Copy the data exactly, pictures aside.
BEGIN Extracted records
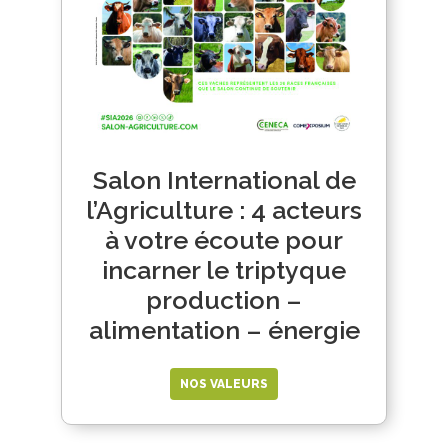
Salon International de
l’Agriculture : 4 acteurs
à votre écoute pour
incarner le triptyque
production –
alimentation – énergie
NOS VALEURS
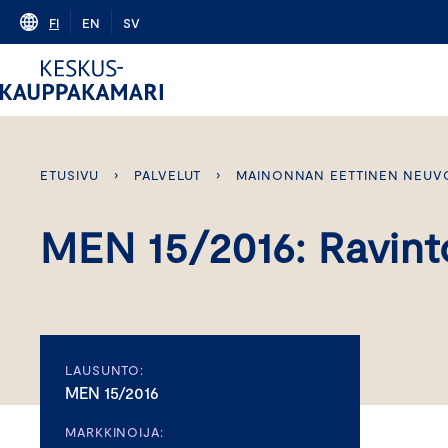
Skip
FI
EN
SV
to
content
ETUSIVU
›
PALVELUT
›
MAINONNAN EETTINEN NEUV
MEN 15/2016: Ravint
LAUSUNTO:
MEN 15/2016
MARKKINOIJA:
END Extracted records
--- Answer to this problem ---
Salon International de
l’Agriculture : 4 acteurs
à votre écoute pour
incarner le triptyque
production –
alimentation – énergie
NOS VALEURS
Skip
FI
EN
SV
to
content
ETUSIVU
›
PALVELUT
›
MAINONNAN EETTINEN NEUV
MEN 15/2016: Ravint
LAUSUNTO:
MEN 15/2016
MARKKINOIJA:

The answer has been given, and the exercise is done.